Avant la fin de l’été commence comme un buddy movie potache avant de prendre un virage plus sombre. Aviez-vous l’intention, dès l’écriture du projet, de faire emprunter à vos trois personnages principaux (Arash, Hossein et Ashkan) une telle trajectoire ?
Je n’avais pas l’intention de faire un buddy movie. Bien sûr, c’est avant tout un film sur un trio d’amis garçons et les questions très banales qui les préoccupent : l’amour, la vie, la mort, etc. Mais ce que j’avais envie de filmer de plus près, c’était cette mélancolie propre à certains Iraniens, que j’ai trouvée en chacun de mes trois acteurs amateurs. Ce sont des déracinés, ils n’arrêtent pas de penser à ce déracinement, à leur pays. Ils ont en eux un fond de tristesse qui ne leur rend pas toujours la vie très facile.
De fait, on a vraiment l’impression que les tourments de vos personnages sont presque confondus avec ceux des acteurs qui les interprètent, comme s’il n’y avait qu’une mince membrane d’artifice entre la réalité et son double fictionnel. Le naturalisme très doux qui se dégage du film suscite la question suivante : quelle marge de liberté avez-vous accordée à vos acteurs dans leur jeu voire dans leur laisser-aller ?
+ + +
Consignes:
Mettez à jour l'extrait du passage source allant de « De fait, on » à « leur laisser-aller ? » en y remplaçant « acteurs » par « comédiens ».

Extrait de données:
+ + +
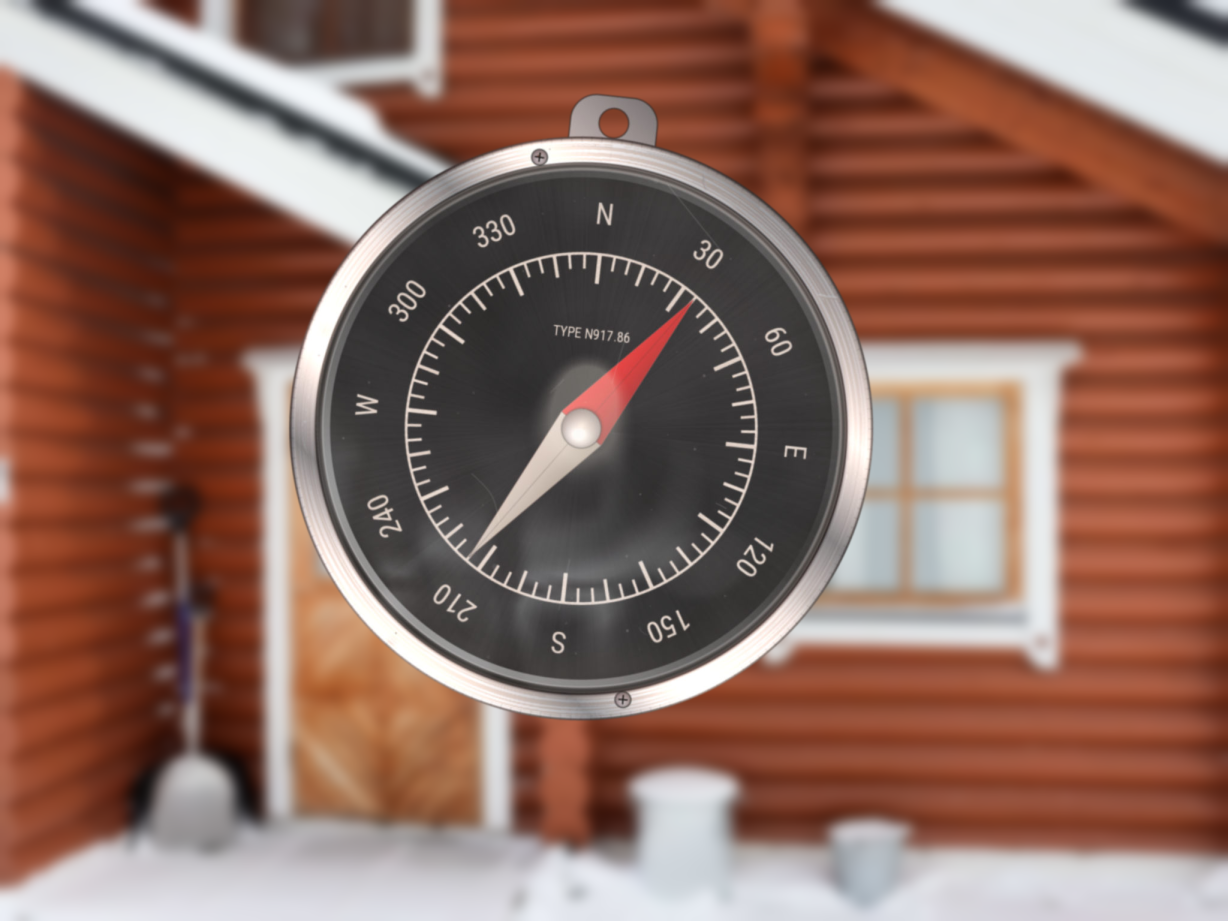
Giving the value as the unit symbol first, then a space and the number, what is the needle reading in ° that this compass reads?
° 35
+ + +
Réponse:
De fait, on a vraiment l’impression que les tourments de vos personnages sont presque confondus avec ceux des comédiens qui les interprètent, comme s’il n’y avait qu’une mince membrane d’artifice entre la réalité et son double fictionnel. Le naturalisme très doux qui se dégage du film suscite la question suivante : quelle marge de liberté avez-vous accordée à vos comédiens dans leur jeu voire dans leur laisser-aller ?